What I mean is this. Business cycles really do seem cyclical, despite the elegant complexity of the macro-economy. This suggests that anyone's narrative will appear to be true if they stick to it long enough. If Economic Jones is wrong about Ruritania in 2013, he can always wait until Ruritania's macro-economic data adhere to Jones' prediction, at which point he can say, "I was wrong about the exact timing of it. I did not think that the central bank would be so dense as to not follow my sage advice. I did not expect the fat cats on Capitol Hill to make such bad decisions. But, ultimately, I was right about the thrust of it."

And this is true of, not just Scott Sumner and Paul Krugman, but also Robert Murphy and Ryan Long and all the rest of everyone. No one can reliably guess the suit of the playing card I'm holding up right now, but at the end of the day, there are only four suits. If I keep drawing cards, and you keep guessing, eventually you're going to get it right.

So the name of the game that a lot of economists like to play is to just keep calling out the same suit over and over until the card matches what they're calling out. If Paul Krugman keeps saying "more stimulus," then a slow recovery confirms his theory, a second recession confirms his theory, and even a full economic recovery merely proves that the recovery would have been even faster or bigger had the recommended "more stimulus" been implemented in the first place.

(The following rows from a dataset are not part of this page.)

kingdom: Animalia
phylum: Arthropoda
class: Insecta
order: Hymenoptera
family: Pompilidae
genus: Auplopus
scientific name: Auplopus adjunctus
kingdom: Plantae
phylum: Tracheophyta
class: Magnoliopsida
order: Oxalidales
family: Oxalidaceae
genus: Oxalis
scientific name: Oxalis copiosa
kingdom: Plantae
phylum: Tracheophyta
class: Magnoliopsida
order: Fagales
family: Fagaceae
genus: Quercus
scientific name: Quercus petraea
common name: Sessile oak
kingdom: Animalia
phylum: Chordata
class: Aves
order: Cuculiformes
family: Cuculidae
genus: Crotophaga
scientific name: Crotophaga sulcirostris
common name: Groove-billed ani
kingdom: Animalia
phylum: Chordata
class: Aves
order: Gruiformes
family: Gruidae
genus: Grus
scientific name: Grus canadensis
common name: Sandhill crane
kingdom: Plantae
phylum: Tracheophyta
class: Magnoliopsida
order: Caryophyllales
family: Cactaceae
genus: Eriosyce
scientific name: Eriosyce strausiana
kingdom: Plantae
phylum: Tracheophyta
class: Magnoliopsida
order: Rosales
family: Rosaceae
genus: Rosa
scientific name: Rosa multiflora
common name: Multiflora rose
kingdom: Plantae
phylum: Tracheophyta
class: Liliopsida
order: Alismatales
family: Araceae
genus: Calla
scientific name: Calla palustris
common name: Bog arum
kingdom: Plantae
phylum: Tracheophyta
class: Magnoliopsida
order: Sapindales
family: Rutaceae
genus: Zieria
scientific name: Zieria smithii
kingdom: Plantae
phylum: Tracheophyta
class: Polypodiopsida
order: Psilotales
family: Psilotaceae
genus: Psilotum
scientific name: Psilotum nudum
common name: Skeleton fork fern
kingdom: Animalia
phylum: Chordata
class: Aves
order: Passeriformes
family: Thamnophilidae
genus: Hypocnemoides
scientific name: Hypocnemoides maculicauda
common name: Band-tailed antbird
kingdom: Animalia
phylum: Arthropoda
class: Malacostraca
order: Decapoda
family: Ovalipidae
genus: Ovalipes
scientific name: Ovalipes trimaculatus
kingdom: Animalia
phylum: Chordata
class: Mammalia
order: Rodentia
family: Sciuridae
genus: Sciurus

Some time ago I wrote another post about this. That was a far more abstract post, but it was written to explain precisely what's going on here. In that post, I pointed out that when logic becomes sufficiently complex it becomes prohibitively difficult to understand the relationship between the various steps in the chain. A implies B is easy enough to follow, but when B implies C, C implies D, ..., X implies Y, and Y implies Z then we do not always have enough intellectual processing power to recognize the relationship between, say, H and Q. We want to start with A and we want to end up at Z. If there are too many steps between A and Z - or if those steps are sufficiently complex - then all we really end up doing is providing a veneer of reason for a misguided set of priors.

The smartest among us figure it out in an almost Pavlovian way. They start to realize that their stories are most convincing when they stick to one point and wait for the data to confirm it. They probably and quite genuinely believe that they have come up with a valid explanation for the universe. But, they have not. Instead, they've just become quite excellent at rationalization.

In that respect, I think Robert Murphy's point about "empiricism" in economics is a valuable and important one. It also extends to other disciplines, such as history. Any historical event is sure to confirm your prior beliefs about some other event that came before it. This is why leftists who opposed the war in Iraq feel vindicated by the events in Syria, while rightists who supported an Iraq invasion also feel vindicated; and yet both sets of people are arguing for opposite tactics to address the Syria question.

A stopped clock is right twice a day. Stay on point, and you'll always prove to be correct. Eventually.